As a freshman, Nikki contributed significantly from the day she set foot on campus, starting all 28 games and averaging 31.1 minutes per game. This season, Tiger freshmen Shelbie Davenport, Cha’nelle Perry and Francesca Tagliapietra are all averaging more than 20 minutes per game. Playing significant minutes in the ACC as a freshman can be a daunting and intimidating task. Nikki and I both experienced it first-hand and remember how nervous we were before games against nationally-ranked teams and in hostile road environments.

“I can relate to these freshmen,” she said. “They have to play a lot of minutes and as a freshman, I had to do the same. I can understand what they are going through and help them the best I can.”

This year’s Clemson women’s basketball team is one of the youngest teams in the nation, comprised of eight freshmen, two sophomores, one junior and only two seniors.

Nikki describes this year’s squad as, “The most challenging, but also by far the most enjoyable.” Nikki is relishing in her role as a leader and hopes to pass on as much knowledge and advice as possible to her younger teammates. She cites the North Carolina game from 2011-12 as an important memory to pass on to the freshmen. On Jan. 12, 2012, Clemson beat a North Carolina squad in Chapel Hill that was ranked 21st in the nation at the time, the first ranked win for the program in nine years.

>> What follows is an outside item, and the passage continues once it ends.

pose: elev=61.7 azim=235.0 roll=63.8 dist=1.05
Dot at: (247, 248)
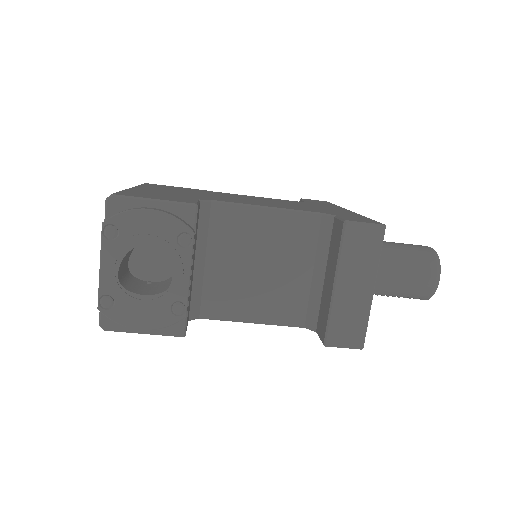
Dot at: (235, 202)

“It was the best game ever,” she said. “It just showed that no matter who we are and what is on our jerseys, we came to compete that night.”

Nikki reminds her younger teammates that Clemson has beaten the best teams in the ACC and therefore, can do so again.

With only a few games left in her career, I asked Nikki about what she has learned as a student-athlete at Clemson University. She thought about it for a second, and then gave the longest answer she had given throughout our entire interview.

“I learned to be patient in my growth [as a basketball player] and I understand now that it’s a process,” she said. “I’m not going to see results fast but I’m going to work for the results I want.”

She also emphasizes how much she has learned about being a member of a team.

“I’ve learned the true definition of team and now really understand what it means to be a team player.”

She attributes all that she has learned not only to athletics but also to the university as a whole.

“Clemson has taught me a lot the last four years, and I wouldn’t trade if for anything. I bleed orange and purple.”

Nikki has worked extremely hard on the basketball court, in the film room and in the weight room for years, but she also put in significant work in the classroom. Nikki is set to graduate in May with a degree in psychology, and as a former classmate, teammate and friend, I couldn’t be more proud.

“Oh my gosh,” she exclaimed, “It will mean everything.”

As for what is next for the high-scoring senior, Nikki wants to stay connected with the game she loves as long as possible. Whether it’s playing overseas, in the WNBA or pursuing a coaching career, Nikki hopes her future involves the game of basketball because according to her, “It’s right where I need to be.”